• _Exercise_
Pull out of the data below the stretch of lines bounded by the one containing "Fig 10. Evolution" and the one containing "Table 2: Micellar", both bounds included, unchanged.

• _Saved data entries_
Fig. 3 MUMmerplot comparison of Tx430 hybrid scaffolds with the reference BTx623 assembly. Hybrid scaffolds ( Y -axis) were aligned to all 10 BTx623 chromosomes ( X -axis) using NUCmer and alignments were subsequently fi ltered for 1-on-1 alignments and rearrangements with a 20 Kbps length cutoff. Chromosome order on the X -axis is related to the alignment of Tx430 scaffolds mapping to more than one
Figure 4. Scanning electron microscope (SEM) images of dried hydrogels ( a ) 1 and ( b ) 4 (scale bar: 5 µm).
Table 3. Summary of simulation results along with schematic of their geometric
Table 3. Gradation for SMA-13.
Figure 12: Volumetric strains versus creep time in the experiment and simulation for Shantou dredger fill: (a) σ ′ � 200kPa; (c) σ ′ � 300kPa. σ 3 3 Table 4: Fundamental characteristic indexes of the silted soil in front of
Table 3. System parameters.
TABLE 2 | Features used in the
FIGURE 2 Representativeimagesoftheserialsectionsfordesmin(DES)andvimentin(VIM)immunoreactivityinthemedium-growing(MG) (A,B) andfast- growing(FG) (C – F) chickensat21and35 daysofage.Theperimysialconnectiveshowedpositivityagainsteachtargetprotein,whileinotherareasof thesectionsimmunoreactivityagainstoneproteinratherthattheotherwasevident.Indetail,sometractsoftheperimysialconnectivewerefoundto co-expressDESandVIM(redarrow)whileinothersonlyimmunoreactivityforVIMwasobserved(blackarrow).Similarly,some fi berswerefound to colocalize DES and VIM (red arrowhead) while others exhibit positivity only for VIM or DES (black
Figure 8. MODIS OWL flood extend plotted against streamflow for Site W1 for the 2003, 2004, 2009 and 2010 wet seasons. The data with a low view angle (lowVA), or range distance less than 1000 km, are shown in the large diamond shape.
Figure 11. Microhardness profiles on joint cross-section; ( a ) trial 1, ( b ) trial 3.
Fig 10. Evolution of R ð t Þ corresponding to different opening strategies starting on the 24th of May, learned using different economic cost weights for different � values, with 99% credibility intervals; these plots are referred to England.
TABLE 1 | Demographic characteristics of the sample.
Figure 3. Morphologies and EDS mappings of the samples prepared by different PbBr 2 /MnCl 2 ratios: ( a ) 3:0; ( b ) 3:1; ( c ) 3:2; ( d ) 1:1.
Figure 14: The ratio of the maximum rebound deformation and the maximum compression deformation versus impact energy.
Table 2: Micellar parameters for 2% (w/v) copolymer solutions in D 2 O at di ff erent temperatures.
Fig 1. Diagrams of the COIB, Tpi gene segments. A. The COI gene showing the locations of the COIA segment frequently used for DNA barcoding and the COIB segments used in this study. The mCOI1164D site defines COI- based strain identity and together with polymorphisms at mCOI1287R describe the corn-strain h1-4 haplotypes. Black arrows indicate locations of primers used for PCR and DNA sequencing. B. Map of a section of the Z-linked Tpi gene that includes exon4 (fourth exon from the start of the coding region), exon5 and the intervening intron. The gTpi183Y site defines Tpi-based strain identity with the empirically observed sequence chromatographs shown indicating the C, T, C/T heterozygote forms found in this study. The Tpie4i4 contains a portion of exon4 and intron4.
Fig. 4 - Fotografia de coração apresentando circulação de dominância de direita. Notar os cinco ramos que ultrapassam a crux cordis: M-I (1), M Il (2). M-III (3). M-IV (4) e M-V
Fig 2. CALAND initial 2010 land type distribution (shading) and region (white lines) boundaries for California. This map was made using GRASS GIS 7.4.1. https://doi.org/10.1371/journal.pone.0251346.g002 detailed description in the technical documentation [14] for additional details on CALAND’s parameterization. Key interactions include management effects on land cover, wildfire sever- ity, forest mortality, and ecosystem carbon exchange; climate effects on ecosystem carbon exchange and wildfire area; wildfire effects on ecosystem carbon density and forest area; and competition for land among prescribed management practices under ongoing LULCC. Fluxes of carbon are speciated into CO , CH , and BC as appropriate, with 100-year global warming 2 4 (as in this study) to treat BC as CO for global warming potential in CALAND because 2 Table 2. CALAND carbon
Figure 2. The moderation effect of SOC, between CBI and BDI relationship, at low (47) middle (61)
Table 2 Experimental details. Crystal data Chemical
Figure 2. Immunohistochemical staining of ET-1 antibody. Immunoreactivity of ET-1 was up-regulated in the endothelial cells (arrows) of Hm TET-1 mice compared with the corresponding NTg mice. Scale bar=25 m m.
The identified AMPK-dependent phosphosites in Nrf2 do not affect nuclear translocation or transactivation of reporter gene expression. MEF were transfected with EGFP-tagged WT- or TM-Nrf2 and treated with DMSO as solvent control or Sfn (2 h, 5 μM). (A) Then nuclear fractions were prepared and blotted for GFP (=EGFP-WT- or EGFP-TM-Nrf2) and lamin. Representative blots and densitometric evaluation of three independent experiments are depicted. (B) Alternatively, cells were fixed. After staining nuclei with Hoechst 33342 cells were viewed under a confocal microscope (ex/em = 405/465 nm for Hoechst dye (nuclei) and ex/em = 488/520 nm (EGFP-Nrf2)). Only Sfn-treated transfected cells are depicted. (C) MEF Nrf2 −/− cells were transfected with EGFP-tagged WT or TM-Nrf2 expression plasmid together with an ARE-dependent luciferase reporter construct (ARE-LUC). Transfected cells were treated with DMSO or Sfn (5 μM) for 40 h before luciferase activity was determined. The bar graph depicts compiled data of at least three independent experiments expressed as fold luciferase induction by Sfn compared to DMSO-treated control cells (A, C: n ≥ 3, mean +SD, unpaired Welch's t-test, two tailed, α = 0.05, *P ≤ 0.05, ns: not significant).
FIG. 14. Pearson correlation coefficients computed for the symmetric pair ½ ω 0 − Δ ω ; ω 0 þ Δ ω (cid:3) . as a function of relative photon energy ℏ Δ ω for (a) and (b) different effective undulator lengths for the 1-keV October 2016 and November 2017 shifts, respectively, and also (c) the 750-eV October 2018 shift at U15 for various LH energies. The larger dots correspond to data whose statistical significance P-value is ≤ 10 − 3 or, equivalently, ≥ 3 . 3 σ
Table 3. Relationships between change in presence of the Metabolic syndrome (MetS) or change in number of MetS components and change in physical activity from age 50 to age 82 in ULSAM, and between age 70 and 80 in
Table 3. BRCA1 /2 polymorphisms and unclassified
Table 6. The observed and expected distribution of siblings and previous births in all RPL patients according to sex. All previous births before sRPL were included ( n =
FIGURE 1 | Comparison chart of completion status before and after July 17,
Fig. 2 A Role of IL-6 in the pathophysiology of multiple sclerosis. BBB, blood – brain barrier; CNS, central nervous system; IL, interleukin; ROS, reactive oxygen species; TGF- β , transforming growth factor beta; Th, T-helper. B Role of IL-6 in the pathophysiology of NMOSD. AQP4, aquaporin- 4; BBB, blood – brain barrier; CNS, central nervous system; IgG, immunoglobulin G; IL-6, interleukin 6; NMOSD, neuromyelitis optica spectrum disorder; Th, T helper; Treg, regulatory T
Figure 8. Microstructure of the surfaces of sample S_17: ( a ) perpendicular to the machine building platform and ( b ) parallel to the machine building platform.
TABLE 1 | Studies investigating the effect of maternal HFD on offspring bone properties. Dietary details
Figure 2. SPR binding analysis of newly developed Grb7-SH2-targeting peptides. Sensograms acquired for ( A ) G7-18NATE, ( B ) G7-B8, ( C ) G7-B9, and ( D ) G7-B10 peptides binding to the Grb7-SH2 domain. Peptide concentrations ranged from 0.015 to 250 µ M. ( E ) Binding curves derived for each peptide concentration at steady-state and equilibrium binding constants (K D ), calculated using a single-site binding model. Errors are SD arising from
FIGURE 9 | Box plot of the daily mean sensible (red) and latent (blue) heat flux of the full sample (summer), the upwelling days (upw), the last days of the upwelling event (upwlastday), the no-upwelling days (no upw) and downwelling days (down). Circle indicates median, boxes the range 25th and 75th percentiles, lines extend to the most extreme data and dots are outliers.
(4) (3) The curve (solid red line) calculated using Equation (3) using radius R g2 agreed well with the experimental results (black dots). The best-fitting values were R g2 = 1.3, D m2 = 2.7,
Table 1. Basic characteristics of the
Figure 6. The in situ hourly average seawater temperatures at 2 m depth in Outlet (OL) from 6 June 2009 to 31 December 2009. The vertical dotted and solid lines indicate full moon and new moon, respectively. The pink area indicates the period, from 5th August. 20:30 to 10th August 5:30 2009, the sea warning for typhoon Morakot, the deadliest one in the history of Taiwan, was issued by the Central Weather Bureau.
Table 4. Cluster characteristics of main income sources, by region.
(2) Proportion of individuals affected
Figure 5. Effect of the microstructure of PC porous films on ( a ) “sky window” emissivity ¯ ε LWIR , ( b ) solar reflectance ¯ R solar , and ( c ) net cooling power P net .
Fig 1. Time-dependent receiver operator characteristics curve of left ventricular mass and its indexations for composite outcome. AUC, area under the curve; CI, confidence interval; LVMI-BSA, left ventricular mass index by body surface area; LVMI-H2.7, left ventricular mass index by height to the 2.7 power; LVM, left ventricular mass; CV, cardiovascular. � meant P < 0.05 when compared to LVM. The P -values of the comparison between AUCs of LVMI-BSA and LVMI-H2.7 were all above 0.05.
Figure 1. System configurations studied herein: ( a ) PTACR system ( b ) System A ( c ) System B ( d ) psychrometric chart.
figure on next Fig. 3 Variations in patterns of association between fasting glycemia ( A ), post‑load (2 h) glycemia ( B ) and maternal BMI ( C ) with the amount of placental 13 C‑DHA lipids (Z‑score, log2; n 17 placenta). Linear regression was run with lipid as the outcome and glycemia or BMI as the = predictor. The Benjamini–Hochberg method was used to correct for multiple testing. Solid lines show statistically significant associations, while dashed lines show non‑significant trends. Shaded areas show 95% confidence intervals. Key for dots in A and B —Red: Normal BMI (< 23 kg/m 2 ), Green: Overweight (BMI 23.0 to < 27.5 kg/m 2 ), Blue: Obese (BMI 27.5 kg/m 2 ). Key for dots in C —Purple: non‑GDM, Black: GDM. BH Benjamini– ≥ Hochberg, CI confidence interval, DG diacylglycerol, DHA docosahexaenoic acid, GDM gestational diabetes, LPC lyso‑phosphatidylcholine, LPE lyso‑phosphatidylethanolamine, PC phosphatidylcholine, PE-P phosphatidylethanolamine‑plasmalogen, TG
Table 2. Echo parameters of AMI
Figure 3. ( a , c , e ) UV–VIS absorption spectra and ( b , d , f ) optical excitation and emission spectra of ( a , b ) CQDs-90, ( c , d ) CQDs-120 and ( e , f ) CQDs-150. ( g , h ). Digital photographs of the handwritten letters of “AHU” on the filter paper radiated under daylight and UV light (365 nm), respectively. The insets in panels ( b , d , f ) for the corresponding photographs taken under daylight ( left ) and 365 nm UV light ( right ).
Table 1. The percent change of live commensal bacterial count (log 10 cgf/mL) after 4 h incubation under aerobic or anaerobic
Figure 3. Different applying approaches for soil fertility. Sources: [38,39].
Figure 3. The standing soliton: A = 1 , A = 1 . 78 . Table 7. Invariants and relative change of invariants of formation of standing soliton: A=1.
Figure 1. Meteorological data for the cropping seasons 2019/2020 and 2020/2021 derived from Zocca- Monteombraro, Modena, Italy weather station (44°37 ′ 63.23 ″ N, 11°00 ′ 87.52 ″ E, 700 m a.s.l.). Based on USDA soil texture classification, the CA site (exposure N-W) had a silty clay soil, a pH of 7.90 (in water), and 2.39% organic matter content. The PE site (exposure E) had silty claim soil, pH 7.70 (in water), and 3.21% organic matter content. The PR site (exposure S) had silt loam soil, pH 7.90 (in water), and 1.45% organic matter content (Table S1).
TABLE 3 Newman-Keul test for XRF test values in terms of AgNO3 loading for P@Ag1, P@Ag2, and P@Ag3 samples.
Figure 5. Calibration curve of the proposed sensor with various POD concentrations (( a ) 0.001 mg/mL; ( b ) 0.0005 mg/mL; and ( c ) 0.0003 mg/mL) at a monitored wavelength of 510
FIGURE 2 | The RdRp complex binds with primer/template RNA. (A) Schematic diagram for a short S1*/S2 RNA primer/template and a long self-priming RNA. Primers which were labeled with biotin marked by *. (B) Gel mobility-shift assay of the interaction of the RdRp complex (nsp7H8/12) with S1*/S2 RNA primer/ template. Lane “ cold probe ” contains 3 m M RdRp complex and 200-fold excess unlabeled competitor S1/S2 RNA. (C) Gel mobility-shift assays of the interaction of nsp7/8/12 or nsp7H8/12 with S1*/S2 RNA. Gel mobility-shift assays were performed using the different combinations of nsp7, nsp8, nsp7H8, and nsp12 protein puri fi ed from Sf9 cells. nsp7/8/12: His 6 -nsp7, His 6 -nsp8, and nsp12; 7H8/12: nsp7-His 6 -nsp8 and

• _Response below_
Fig 10. Evolution of R ð t Þ corresponding to different opening strategies starting on the 24th of May, learned using different economic cost weights for different � values, with 99% credibility intervals; these plots are referred to England.
TABLE 1 | Demographic characteristics of the sample.
Figure 3. Morphologies and EDS mappings of the samples prepared by different PbBr 2 /MnCl 2 ratios: ( a ) 3:0; ( b ) 3:1; ( c ) 3:2; ( d ) 1:1.
Figure 14: The ratio of the maximum rebound deformation and the maximum compression deformation versus impact energy.
Table 2: Micellar parameters for 2% (w/v) copolymer solutions in D 2 O at di ff erent temperatures.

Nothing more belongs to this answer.